**Objective**
Render every line of the listing below as a JSON list of strings, with one string per line and blank lines left out.

**The input**
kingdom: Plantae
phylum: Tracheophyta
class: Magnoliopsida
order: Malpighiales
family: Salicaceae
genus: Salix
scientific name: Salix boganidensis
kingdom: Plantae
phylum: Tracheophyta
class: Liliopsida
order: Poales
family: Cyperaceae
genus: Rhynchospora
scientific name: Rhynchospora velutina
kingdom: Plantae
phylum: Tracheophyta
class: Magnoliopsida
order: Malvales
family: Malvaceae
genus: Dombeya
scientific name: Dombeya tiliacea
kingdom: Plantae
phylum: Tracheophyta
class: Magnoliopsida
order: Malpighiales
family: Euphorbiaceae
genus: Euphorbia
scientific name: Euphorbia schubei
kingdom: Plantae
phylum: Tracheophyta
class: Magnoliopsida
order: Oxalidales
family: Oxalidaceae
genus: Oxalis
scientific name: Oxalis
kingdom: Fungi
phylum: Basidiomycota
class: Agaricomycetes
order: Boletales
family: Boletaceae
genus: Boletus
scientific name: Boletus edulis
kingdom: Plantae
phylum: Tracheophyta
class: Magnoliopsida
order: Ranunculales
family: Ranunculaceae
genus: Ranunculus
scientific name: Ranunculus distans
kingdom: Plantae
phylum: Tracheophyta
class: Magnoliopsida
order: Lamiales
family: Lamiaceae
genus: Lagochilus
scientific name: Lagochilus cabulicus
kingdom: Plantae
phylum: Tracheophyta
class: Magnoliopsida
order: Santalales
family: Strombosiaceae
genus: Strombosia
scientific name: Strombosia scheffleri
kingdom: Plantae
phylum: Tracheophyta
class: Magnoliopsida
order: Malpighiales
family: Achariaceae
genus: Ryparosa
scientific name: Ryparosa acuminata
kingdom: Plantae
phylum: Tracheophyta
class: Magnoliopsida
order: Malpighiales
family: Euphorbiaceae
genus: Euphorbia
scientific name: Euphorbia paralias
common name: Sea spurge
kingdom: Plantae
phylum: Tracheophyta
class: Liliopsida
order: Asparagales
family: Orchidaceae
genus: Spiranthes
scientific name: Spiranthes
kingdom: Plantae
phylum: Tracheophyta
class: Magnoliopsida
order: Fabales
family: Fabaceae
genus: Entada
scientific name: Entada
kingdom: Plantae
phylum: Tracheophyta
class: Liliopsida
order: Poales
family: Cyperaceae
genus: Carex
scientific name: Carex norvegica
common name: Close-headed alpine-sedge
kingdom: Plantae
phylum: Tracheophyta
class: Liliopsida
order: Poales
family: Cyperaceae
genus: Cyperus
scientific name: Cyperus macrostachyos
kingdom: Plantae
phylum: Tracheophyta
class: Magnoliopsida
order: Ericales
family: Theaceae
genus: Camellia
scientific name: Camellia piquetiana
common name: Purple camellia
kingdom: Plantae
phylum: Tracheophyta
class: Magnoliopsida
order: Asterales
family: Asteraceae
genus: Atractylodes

**Correct output**
[
  "kingdom: Plantae",
  "phylum: Tracheophyta",
  "class: Magnoliopsida",
  "order: Malpighiales",
  "family: Salicaceae",
  "genus: Salix",
  "scientific name: Salix boganidensis",
  "kingdom: Plantae",
  "phylum: Tracheophyta",
  "class: Liliopsida",
  "order: Poales",
  "family: Cyperaceae",
  "genus: Rhynchospora",
  "scientific name: Rhynchospora velutina",
  "kingdom: Plantae",
  "phylum: Tracheophyta",
  "class: Magnoliopsida",
  "order: Malvales",
  "family: Malvaceae",
  "genus: Dombeya",
  "scientific name: Dombeya tiliacea",
  "kingdom: Plantae",
  "phylum: Tracheophyta",
  "class: Magnoliopsida",
  "order: Malpighiales",
  "family: Euphorbiaceae",
  "genus: Euphorbia",
  "scientific name: Euphorbia schubei",
  "kingdom: Plantae",
  "phylum: Tracheophyta",
  "class: Magnoliopsida",
  "order: Oxalidales",
  "family: Oxalidaceae",
  "genus: Oxalis",
  "scientific name: Oxalis",
  "kingdom: Fungi",
  "phylum: Basidiomycota",
  "class: Agaricomycetes",
  "order: Boletales",
  "family: Boletaceae",
  "genus: Boletus",
  "scientific name: Boletus edulis",
  "kingdom: Plantae",
  "phylum: Tracheophyta",
  "class: Magnoliopsida",
  "order: Ranunculales",
  "family: Ranunculaceae",
  "genus: Ranunculus",
  "scientific name: Ranunculus distans",
  "kingdom: Plantae",
  "phylum: Tracheophyta",
  "class: Magnoliopsida",
  "order: Lamiales",
  "family: Lamiaceae",
  "genus: Lagochilus",
  "scientific name: Lagochilus cabulicus",
  "kingdom: Plantae",
  "phylum: Tracheophyta",
  "class: Magnoliopsida",
  "order: Santalales",
  "family: Strombosiaceae",
  "genus: Strombosia",
  "scientific name: Strombosia scheffleri",
  "kingdom: Plantae",
  "phylum: Tracheophyta",
  "class: Magnoliopsida",
  "order: Malpighiales",
  "family: Achariaceae",
  "genus: Ryparosa",
  "scientific name: Ryparosa acuminata",
  "kingdom: Plantae",
  "phylum: Tracheophyta",
  "class: Magnoliopsida",
  "order: Malpighiales",
  "family: Euphorbiaceae",
  "genus: Euphorbia",
  "scientific name: Euphorbia paralias",
  "common name: Sea spurge",
  "kingdom: Plantae",
  "phylum: Tracheophyta",
  "class: Liliopsida",
  "order: Asparagales",
  "family: Orchidaceae",
  "genus: Spiranthes",
  "scientific name: Spiranthes",
  "kingdom: Plantae",
  "phylum: Tracheophyta",
  "class: Magnoliopsida",
  "order: Fabales",
  "family: Fabaceae",
  "genus: Entada",
  "scientific name: Entada",
  "kingdom: Plantae",
  "phylum: Tracheophyta",
  "class: Liliopsida",
  "order: Poales",
  "family: Cyperaceae",
  "genus: Carex",
  "scientific name: Carex norvegica",
  "common name: Close-headed alpine-sedge",
  "kingdom: Plantae",
  "phylum: Tracheophyta",
  "class: Liliopsida",
  "order: Poales",
  "family: Cyperaceae",
  "genus: Cyperus",
  "scientific name: Cyperus macrostachyos",
  "kingdom: Plantae",
  "phylum: Tracheophyta",
  "class: Magnoliopsida",
  "order: Ericales",
  "family: Theaceae",
  "genus: Camellia",
  "scientific name: Camellia piquetiana",
  "common name: Purple camellia",
  "kingdom: Plantae",
  "phylum: Tracheophyta",
  "class: Magnoliopsida",
  "order: Asterales",
  "family: Asteraceae",
  "genus: Atractylodes"
]